Provided data start

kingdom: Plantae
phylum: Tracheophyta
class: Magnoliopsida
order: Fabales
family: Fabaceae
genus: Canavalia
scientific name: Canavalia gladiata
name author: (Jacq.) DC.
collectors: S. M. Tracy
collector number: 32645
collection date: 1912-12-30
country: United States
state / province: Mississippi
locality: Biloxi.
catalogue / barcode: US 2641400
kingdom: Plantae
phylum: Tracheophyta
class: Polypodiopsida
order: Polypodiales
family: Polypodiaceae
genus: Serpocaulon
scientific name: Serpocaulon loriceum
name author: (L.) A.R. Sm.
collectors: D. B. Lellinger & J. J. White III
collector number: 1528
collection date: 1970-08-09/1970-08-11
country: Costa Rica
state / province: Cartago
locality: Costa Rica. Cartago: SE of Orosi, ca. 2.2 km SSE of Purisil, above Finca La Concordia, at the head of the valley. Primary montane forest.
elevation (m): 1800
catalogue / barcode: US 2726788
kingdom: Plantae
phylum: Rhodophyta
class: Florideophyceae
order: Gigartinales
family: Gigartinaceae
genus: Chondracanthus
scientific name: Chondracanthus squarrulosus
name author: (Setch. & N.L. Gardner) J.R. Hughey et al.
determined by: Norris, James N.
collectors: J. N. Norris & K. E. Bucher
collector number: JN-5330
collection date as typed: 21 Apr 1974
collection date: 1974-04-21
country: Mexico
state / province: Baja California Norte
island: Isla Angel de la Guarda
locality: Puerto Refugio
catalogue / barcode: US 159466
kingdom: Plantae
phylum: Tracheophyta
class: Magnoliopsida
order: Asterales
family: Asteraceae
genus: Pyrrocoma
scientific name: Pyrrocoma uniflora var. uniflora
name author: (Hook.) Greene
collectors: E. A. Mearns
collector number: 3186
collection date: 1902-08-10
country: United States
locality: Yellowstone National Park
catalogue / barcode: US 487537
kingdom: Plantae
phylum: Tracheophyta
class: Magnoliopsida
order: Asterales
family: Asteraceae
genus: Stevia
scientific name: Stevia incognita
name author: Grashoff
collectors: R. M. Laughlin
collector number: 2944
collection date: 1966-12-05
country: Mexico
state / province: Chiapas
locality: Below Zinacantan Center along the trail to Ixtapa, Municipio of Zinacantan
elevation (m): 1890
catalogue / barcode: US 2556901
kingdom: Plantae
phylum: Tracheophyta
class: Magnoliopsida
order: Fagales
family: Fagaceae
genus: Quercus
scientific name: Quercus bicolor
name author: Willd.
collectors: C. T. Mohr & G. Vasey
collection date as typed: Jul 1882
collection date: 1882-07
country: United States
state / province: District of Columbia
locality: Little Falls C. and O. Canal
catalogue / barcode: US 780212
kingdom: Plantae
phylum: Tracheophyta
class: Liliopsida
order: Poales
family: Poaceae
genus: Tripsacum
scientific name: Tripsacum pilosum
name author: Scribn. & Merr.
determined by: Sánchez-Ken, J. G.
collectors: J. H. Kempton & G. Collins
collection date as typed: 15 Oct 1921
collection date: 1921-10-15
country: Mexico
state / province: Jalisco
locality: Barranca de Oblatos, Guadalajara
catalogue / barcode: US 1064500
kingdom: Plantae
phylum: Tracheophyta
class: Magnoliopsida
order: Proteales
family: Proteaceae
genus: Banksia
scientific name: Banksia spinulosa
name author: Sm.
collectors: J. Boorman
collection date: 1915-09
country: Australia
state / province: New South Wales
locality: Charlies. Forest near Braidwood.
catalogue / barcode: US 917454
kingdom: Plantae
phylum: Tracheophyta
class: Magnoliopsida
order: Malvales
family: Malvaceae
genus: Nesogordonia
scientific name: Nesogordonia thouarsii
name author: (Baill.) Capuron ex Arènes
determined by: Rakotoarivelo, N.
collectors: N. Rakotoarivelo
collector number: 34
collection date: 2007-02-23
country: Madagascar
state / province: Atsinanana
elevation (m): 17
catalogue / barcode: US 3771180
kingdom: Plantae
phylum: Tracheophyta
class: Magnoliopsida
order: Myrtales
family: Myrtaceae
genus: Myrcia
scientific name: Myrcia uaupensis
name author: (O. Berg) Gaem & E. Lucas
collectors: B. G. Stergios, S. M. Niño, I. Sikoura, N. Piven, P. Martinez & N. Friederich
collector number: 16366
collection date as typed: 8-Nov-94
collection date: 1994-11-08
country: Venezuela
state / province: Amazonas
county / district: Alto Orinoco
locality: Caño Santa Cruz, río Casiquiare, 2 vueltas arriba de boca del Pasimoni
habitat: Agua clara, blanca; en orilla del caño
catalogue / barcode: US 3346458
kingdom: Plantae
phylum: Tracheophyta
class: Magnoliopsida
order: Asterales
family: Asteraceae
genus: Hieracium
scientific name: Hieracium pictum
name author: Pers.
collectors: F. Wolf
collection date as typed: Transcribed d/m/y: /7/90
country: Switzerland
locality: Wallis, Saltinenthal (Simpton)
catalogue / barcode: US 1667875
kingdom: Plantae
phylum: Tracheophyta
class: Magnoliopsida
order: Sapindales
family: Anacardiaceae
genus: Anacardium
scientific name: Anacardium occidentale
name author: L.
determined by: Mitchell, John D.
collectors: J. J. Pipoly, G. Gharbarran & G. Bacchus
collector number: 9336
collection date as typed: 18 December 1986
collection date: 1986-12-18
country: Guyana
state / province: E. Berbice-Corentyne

Provided data end

Rewrite the entries above, switching every "collectors" to "collected by" and leaving everything else unchanged.

kingdom: Plantae
phylum: Tracheophyta
class: Magnoliopsida
order: Fabales
family: Fabaceae
genus: Canavalia
scientific name: Canavalia gladiata
name author: (Jacq.) DC.
collected by: S. M. Tracy
collector number: 32645
collection date: 1912-12-30
country: United States
state / province: Mississippi
locality: Biloxi.
catalogue / barcode: US 2641400
kingdom: Plantae
phylum: Tracheophyta
class: Polypodiopsida
order: Polypodiales
family: Polypodiaceae
genus: Serpocaulon
scientific name: Serpocaulon loriceum
name author: (L.) A.R. Sm.
collected by: D. B. Lellinger & J. J. White III
collector number: 1528
collection date: 1970-08-09/1970-08-11
country: Costa Rica
state / province: Cartago
locality: Costa Rica. Cartago: SE of Orosi, ca. 2.2 km SSE of Purisil, above Finca La Concordia, at the head of the valley. Primary montane forest.
elevation (m): 1800
catalogue / barcode: US 2726788
kingdom: Plantae
phylum: Rhodophyta
class: Florideophyceae
order: Gigartinales
family: Gigartinaceae
genus: Chondracanthus
scientific name: Chondracanthus squarrulosus
name author: (Setch. & N.L. Gardner) J.R. Hughey et al.
determined by: Norris, James N.
collected by: J. N. Norris & K. E. Bucher
collector number: JN-5330
collection date as typed: 21 Apr 1974
collection date: 1974-04-21
country: Mexico
state / province: Baja California Norte
island: Isla Angel de la Guarda
locality: Puerto Refugio
catalogue / barcode: US 159466
kingdom: Plantae
phylum: Tracheophyta
class: Magnoliopsida
order: Asterales
family: Asteraceae
genus: Pyrrocoma
scientific name: Pyrrocoma uniflora var. uniflora
name author: (Hook.) Greene
collected by: E. A. Mearns
collector number: 3186
collection date: 1902-08-10
country: United States
locality: Yellowstone National Park
catalogue / barcode: US 487537
kingdom: Plantae
phylum: Tracheophyta
class: Magnoliopsida
order: Asterales
family: Asteraceae
genus: Stevia
scientific name: Stevia incognita
name author: Grashoff
collected by: R. M. Laughlin
collector number: 2944
collection date: 1966-12-05
country: Mexico
state / province: Chiapas
locality: Below Zinacantan Center along the trail to Ixtapa, Municipio of Zinacantan
elevation (m): 1890
catalogue / barcode: US 2556901
kingdom: Plantae
phylum: Tracheophyta
class: Magnoliopsida
order: Fagales
family: Fagaceae
genus: Quercus
scientific name: Quercus bicolor
name author: Willd.
collected by: C. T. Mohr & G. Vasey
collection date as typed: Jul 1882
collection date: 1882-07
country: United States
state / province: District of Columbia
locality: Little Falls C. and O. Canal
catalogue / barcode: US 780212
kingdom: Plantae
phylum: Tracheophyta
class: Liliopsida
order: Poales
family: Poaceae
genus: Tripsacum
scientific name: Tripsacum pilosum
name author: Scribn. & Merr.
determined by: Sánchez-Ken, J. G.
collected by: J. H. Kempton & G. Collins
collection date as typed: 15 Oct 1921
collection date: 1921-10-15
country: Mexico
state / province: Jalisco
locality: Barranca de Oblatos, Guadalajara
catalogue / barcode: US 1064500
kingdom: Plantae
phylum: Tracheophyta
class: Magnoliopsida
order: Proteales
family: Proteaceae
genus: Banksia
scientific name: Banksia spinulosa
name author: Sm.
collected by: J. Boorman
collection date: 1915-09
country: Australia
state / province: New South Wales
locality: Charlies. Forest near Braidwood.
catalogue / barcode: US 917454
kingdom: Plantae
phylum: Tracheophyta
class: Magnoliopsida
order: Malvales
family: Malvaceae
genus: Nesogordonia
scientific name: Nesogordonia thouarsii
name author: (Baill.) Capuron ex Arènes
determined by: Rakotoarivelo, N.
collected by: N. Rakotoarivelo
collector number: 34
collection date: 2007-02-23
country: Madagascar
state / province: Atsinanana
elevation (m): 17
catalogue / barcode: US 3771180
kingdom: Plantae
phylum: Tracheophyta
class: Magnoliopsida
order: Myrtales
family: Myrtaceae
genus: Myrcia
scientific name: Myrcia uaupensis
name author: (O. Berg) Gaem & E. Lucas
collected by: B. G. Stergios, S. M. Niño, I. Sikoura, N. Piven, P. Martinez & N. Friederich
collector number: 16366
collection date as typed: 8-Nov-94
collection date: 1994-11-08
country: Venezuela
state / province: Amazonas
county / district: Alto Orinoco
locality: Caño Santa Cruz, río Casiquiare, 2 vueltas arriba de boca del Pasimoni
habitat: Agua clara, blanca; en orilla del caño
catalogue / barcode: US 3346458
kingdom: Plantae
phylum: Tracheophyta
class: Magnoliopsida
order: Asterales
family: Asteraceae
genus: Hieracium
scientific name: Hieracium pictum
name author: Pers.
collected by: F. Wolf
collection date as typed: Transcribed d/m/y: /7/90
country: Switzerland
locality: Wallis, Saltinenthal (Simpton)
catalogue / barcode: US 1667875
kingdom: Plantae
phylum: Tracheophyta
class: Magnoliopsida
order: Sapindales
family: Anacardiaceae
genus: Anacardium
scientific name: Anacardium occidentale
name author: L.
determined by: Mitchell, John D.
collected by: J. J. Pipoly, G. Gharbarran & G. Bacchus
collector number: 9336
collection date as typed: 18 December 1986
collection date: 1986-12-18
country: Guyana
state / province: E. Berbice-Corentyne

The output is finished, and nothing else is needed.